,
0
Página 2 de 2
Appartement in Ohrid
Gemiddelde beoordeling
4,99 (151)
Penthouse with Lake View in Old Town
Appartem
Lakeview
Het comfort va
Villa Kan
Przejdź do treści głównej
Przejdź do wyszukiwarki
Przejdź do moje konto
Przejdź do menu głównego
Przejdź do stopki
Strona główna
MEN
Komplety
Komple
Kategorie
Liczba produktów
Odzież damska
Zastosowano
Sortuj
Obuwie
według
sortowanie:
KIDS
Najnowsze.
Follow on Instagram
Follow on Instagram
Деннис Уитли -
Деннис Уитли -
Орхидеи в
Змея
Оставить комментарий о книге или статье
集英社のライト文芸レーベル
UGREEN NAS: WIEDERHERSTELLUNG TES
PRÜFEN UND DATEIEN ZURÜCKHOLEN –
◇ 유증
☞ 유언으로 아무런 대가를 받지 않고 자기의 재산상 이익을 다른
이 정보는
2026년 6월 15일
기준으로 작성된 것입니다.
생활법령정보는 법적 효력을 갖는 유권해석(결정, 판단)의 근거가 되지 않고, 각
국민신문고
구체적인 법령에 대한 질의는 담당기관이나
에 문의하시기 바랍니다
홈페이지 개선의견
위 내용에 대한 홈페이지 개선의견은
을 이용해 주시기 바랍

+ + + + +

» **Work order**:
Reproduce the text of every entry above line for line, with no changes.

» **Finished task**:
,
0
Página 2 de 2
Appartement in Ohrid
Gemiddelde beoordeling
4,99 (151)
Penthouse with Lake View in Old Town
Appartem
Lakeview
Het comfort va
Villa Kan
Przejdź do treści głównej
Przejdź do wyszukiwarki
Przejdź do moje konto
Przejdź do menu głównego
Przejdź do stopki
Strona główna
MEN
Komplety
Komple
Kategorie
Liczba produktów
Odzież damska
Zastosowano
Sortuj
Obuwie
według
sortowanie:
KIDS
Najnowsze.
Follow on Instagram
Follow on Instagram
Деннис Уитли -
Деннис Уитли -
Орхидеи в
Змея
Оставить комментарий о книге или статье
集英社のライト文芸レーベル
UGREEN NAS: WIEDERHERSTELLUNG TES
PRÜFEN UND DATEIEN ZURÜCKHOLEN –
◇ 유증
☞ 유언으로 아무런 대가를 받지 않고 자기의 재산상 이익을 다른
이 정보는
2026년 6월 15일
기준으로 작성된 것입니다.
생활법령정보는 법적 효력을 갖는 유권해석(결정, 판단)의 근거가 되지 않고, 각
국민신문고
구체적인 법령에 대한 질의는 담당기관이나
에 문의하시기 바랍니다
홈페이지 개선의견
위 내용에 대한 홈페이지 개선의견은
을 이용해 주시기 바랍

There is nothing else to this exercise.